Ты долго молчишь. Отвечаешь уже поздним вечером, но зато вот такими словами:
– Так и быть. Соглашусь с тобой.
И это, пожалуй, был единственный февральский день, когда ты хоть в чём-то со мной согласился. А вообще мы начинали всё больше спорить, особенно если рассуждали о смысле жизни точнее, учитывая твою затянувшуюся депрессивную фазу, о наличии этого смысла в принципе и на расчленённый монолог наш диалог отныне похож не был.
Ах, да, и ещё где-то спустя неделю после разговора о «пустой и стрёмной душе» ты поддержал мою будто бы вскользь выраженную идею приехать однажды в твой город и посмотреть на тебя вживую.
– Очень даже хорошее желание.
– Вот осуществлю его, и можно будет уже и помирать спокойно.
– Приезжай.
Я обещаю, что когда-нибудь.
Я знаю, что когда-нибудь.
***
Щурюсь и натягиваю шапку сильнее.
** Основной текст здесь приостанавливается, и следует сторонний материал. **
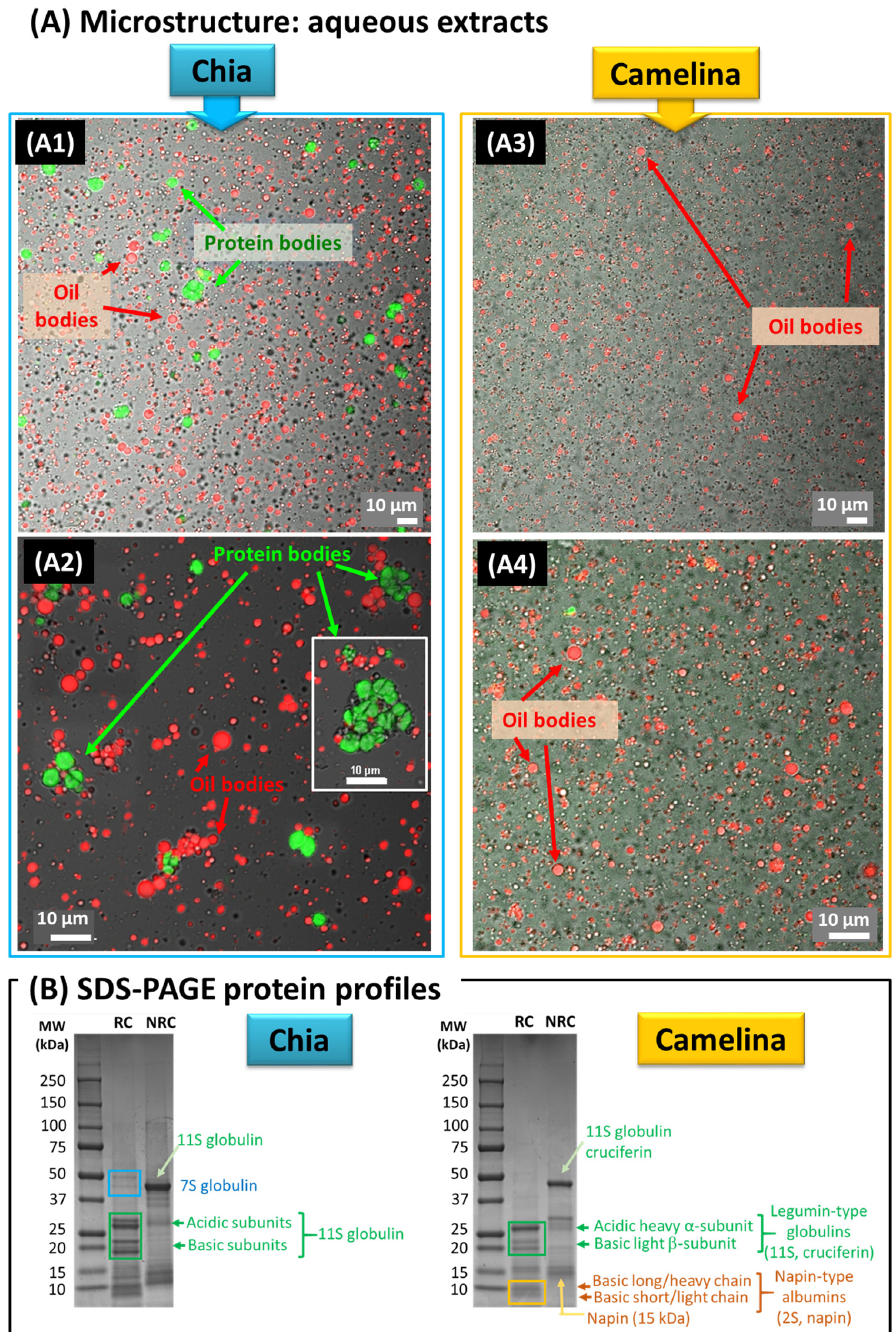
Figure 2. Microstructure of the aqueous extracts obtained from chia and camelina seeds. ( A ) Confo- cal laser scanning microscopy (CLSM) combined with DIC images of the chia seed (left; ( A1 , A2 )) and camelina seed (right; ( A3 , A4 )) aqueous extracts showing the dispersion of oil bodies and proteins (OBs: red colour, Nile Red fluorescent dye; protein bodies: green colour, Fast Green FCF fluo- rescent dye); ( B ) SDS-PAGE protein profiles of the chia seed and camelina seed aqueous extracts. Abbreviations: MW: molecular weight; NR: non-reducing conditions; RC: reducing conditions.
Идёт мелкий мокрый снег, да вот теперь вдобавок к нему поднялся сильнейший ветер. Щурюсь так, что вижу только свет в окнах частного домика через дорогу.
Ложусь на длинный и широкий ковёр, расстеленный на обочине. Это похоже на мою фантазию из детства: устроить лежбище прямо где-нибудь на улице. В моём любимом Ярославле, например, можно поставить кровать прямо на набережной. Одеялом укрылся, лёг на левый бок и смотри на воду – прямо тут река плещется.
Ну а сейчас ковёр мой расстелен у перекрёстка во втором микрорайоне, и, повернувшись на левый бок, я увижу только лишь обширное пустое пространство – снег и дорогу, по которой пока почему-то не проехало ни одной машины.
Через дорогу… через дорогу на подобном же ковре сидит D. И, конечно, всё меняет одним своим присутствием, и я не сожалею о том, что моё лежбище не у реки. D. в армейской форме, и рядом с ним автомат.
Его ковёр расстелен в неприятной близости от склона оврага. Сидит спиной к этому оврагу и не дрогнет… В жизни, надо сказать, никакого оврага там никогда не было. И частного домика, огни в окнах которого я видела, не было тоже. Что оставалось реального, так это только двухэтажка, лицом к которой сидел D. и тоже, наверное, щурился из-за снега. Только он, получается, не видел вовсе ничего, ведь ни в одном окне той двухэтажки свет почему-то не горел.
И на месте дома, куда наяву мне когда-то пришлось тащить своих подруг «проблеваться», сейчас стоит светло-голубое старое здание с арками и толстыми стенами – будто дореволюционной постройки. Смутно помню все свои сны, в которых я оказывалась в этом районе. И все они были тревожными и мерзковатыми. И в каждом из них были похожие светло-голубые дома…
Надо идти к D. Это не внезапно возникшее желание. Желания как такового я не чувствовала вообще. Просто уже давно знала, что надо к нему идти. И что я к нему пойду. И что именно этот путь окажется мне по душе.
«Только рано… Сейчас – рано… Сейчас зима, а ты должна идти летом. И то не ближайшим…» – наступило странное осознание.
– Пошло на фиг, – раздельно проговорила я и встала. Какая широкая дорога… И D. на месте уже не было. Только автомат лежал на его ковре.
Ничего. Дорогу перейду. Подожду. Об автомате почему-то задумываюсь глубже…
А у меня на ковре – полуторалитровая пластиковая бутылка, похожая на те, в которых продают минеральную воду. Но я знаю, что в ней другой напиток, каким-то чудом остававшийся горячим, пряно-сладкий, как сбитень.
Надо взять с собой, на ту сторону. Только вот дорога и правда что-то слишком широка и скользка… Наверняка упаду там. Почему-то у меня нет в этом сомнений. Но что такое может повлечь за собой это падение, если по сути? Не разобью же я пластиковую бутылку. Она, кстати, почти пустая. Но остатки сладки.